All patients who underwent bariatric surgery at a single medical center from 1985 to 2015 were identified. A control population of morbidly obese patients who did not undergo bariatric surgery was identified using an institutional clinical data repository over the same study period, propensity score matched 1:1 on patient demographics and comorbidities including cardiac history. Univariate analyses were performed to compare outcomes in the surgery and non-surgery groups.
A total of 3410 bariatric surgery patients and 45,750 non-surgical patients were identified. After 1:1 propensity-score matching, a total of 3242 patients in each group were found to be well balanced in baseline characteristics and risk factors. With a median follow-up of greater than 6 years, the surgery group had significantly lower rates of myocardial infarction (1.8% vs. 10.0%; RR 0.18), coronary catheterization (1.9% vs. 8.8%; RR 0.22), percutaneous coronary intervention (0.4% vs. 7.8%; RR 0.05), and coronary artery bypass grafting (0.6% vs. 2.3%; RR 0.26). Similar benefits were observed for subgroups of patients with and without diabetes.
Bariatric surgery was associated with a significant reduction in the incidence of myocardial infarction as well as lower rates of coronary revascularization in a propensity-matched cohort of morbidly obese patients.
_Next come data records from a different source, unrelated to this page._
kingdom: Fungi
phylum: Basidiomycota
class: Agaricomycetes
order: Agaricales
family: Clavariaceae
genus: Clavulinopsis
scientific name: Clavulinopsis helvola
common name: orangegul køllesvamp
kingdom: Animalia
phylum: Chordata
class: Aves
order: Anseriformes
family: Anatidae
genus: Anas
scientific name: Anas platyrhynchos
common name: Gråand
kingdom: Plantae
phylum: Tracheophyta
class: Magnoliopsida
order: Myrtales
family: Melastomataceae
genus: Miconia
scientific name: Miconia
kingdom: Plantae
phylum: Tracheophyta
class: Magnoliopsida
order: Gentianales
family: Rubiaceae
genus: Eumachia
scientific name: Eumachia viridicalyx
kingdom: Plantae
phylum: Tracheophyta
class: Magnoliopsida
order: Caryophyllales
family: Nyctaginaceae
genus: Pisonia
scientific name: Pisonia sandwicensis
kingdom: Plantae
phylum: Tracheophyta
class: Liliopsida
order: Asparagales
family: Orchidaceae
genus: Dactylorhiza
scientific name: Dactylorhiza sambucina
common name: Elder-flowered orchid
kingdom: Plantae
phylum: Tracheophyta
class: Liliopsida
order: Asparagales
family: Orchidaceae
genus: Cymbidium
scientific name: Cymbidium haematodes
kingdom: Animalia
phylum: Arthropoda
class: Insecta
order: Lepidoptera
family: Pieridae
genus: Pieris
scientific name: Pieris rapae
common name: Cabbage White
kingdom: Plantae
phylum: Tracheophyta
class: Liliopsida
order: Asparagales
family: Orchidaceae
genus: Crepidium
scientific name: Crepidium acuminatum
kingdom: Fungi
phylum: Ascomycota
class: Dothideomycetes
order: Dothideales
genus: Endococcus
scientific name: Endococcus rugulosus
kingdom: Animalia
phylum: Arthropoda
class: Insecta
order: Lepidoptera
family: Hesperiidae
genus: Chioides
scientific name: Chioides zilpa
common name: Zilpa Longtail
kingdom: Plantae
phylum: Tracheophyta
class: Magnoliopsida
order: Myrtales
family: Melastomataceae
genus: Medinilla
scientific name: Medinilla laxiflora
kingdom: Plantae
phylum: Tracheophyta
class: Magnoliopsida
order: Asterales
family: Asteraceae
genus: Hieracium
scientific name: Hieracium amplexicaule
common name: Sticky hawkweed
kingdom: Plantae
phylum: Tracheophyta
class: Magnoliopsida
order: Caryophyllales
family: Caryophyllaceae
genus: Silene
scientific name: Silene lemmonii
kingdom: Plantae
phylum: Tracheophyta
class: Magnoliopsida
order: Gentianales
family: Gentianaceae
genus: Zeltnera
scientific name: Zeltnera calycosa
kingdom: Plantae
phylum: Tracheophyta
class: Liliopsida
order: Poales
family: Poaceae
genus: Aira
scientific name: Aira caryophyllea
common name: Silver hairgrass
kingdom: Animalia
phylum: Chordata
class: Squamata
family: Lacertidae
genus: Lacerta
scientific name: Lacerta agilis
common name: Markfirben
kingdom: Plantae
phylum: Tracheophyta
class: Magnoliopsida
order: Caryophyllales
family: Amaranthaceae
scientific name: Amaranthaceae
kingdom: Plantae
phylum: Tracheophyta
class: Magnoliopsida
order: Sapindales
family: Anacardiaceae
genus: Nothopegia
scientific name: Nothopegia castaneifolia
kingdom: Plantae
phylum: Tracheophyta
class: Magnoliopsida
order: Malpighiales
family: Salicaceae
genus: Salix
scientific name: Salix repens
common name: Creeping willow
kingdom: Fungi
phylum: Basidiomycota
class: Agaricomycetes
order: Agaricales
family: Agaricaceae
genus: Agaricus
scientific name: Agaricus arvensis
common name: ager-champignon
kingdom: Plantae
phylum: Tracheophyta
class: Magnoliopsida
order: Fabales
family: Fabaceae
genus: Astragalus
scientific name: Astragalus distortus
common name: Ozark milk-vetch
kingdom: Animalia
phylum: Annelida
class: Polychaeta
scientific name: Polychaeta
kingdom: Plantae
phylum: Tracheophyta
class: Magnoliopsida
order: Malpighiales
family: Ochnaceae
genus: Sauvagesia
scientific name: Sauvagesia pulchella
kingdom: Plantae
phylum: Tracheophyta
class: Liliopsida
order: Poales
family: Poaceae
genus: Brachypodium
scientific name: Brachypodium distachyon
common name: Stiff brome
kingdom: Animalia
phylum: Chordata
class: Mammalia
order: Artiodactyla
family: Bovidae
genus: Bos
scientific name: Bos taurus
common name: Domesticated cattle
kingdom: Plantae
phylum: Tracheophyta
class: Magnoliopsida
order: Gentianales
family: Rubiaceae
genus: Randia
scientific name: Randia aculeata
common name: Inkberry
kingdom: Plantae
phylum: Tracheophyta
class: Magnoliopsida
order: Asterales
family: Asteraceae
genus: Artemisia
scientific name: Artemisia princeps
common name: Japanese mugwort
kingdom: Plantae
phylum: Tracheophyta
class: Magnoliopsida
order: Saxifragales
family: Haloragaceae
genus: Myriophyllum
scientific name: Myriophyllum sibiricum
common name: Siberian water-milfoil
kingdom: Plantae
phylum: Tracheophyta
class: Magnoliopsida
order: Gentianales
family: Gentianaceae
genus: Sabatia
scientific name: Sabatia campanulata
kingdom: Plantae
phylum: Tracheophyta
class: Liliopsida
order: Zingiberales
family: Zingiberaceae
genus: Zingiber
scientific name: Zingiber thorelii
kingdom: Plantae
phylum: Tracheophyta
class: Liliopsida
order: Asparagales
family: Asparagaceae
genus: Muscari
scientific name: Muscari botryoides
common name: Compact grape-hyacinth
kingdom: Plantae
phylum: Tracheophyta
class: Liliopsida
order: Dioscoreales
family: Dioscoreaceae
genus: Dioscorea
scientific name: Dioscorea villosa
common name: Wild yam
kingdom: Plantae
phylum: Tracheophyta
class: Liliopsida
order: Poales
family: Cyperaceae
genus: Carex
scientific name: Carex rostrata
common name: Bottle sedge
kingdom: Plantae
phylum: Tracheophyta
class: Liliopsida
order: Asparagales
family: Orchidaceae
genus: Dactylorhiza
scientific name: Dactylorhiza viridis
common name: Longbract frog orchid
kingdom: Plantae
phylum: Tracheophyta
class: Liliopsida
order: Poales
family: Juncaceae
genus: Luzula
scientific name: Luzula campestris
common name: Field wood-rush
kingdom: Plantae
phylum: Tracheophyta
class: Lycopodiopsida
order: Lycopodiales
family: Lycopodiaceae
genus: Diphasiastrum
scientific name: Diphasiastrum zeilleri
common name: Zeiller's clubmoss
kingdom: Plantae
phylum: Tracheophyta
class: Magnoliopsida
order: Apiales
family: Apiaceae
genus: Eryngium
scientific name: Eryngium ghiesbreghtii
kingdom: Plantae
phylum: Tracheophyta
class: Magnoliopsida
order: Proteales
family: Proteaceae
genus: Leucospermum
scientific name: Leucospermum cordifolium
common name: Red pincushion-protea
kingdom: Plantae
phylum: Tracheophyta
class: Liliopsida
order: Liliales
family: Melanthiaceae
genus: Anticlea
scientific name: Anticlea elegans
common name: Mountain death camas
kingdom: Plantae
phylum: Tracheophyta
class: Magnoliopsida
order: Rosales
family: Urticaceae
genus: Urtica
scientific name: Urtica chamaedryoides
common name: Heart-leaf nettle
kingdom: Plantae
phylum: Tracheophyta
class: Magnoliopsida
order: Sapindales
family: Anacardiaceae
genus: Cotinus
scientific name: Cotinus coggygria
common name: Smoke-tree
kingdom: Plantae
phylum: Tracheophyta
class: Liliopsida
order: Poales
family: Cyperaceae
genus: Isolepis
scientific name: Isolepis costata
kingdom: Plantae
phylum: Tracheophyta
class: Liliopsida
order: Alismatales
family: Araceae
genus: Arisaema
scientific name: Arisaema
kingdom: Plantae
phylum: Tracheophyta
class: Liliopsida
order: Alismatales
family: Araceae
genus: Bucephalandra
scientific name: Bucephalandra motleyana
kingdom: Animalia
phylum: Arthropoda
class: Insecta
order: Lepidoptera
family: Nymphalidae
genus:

Though the retrospective nature of this study may have introduced a degree of selection bias, these outcomes support increased utilization of bariatric surgery for the prevention of heart disease.
肥胖和肥胖相关的合并症与冠心病(CAD)的风险增加有关。减重手术可实现持久的体重减轻和对众多 CAD 风险因素的改善,但关于 CAD 相关结局的数据有限。我们假设减重手术将降低 CAD 的风险并减少冠状动脉血运重建术的发生率。
从 1985 年到 2015 年,在一个医疗中心接受减重手术的所有患者均被识别。在同一研究期间,使用机构临床数据存储库确定了一组未接受减重手术的病态肥胖患者作为对照组,按照患者人口统计学特征和合并症(包括心脏病史)进行 1:1 倾向评分匹配。对手术组和非手术组的结果进行单变量分析。
共识别出 3410 名减重手术患者和 45750 名非手术患者。在 1:1 倾向评分匹配后,每组各有 3242 名患者在基线特征和危险因素方面得到很好的平衡。中位随访时间超过 6 年,手术组心肌梗死(1.8% vs. 10.0%;RR 0.18)、冠状动脉造影(1.9% vs. 8.8%;RR 0.22)、经皮冠状动脉介入治疗(0.4% vs. 7.8%;RR 0.05)和冠状动脉旁路移植术(0.6% vs. 2.3%;RR 0.26)的发生率明显较低。在有或没有糖尿病的患者亚组中也观察到了类似的获益。
在匹配了病态肥胖患者的倾向评分后,减重手术与心肌梗死发生率显著降低以及冠状动脉血运重建术的发生率较低相关。尽管这项研究的回顾性可能存在一定程度的选择偏倚,但这些结果支持增加减重手术用于预防心脏病。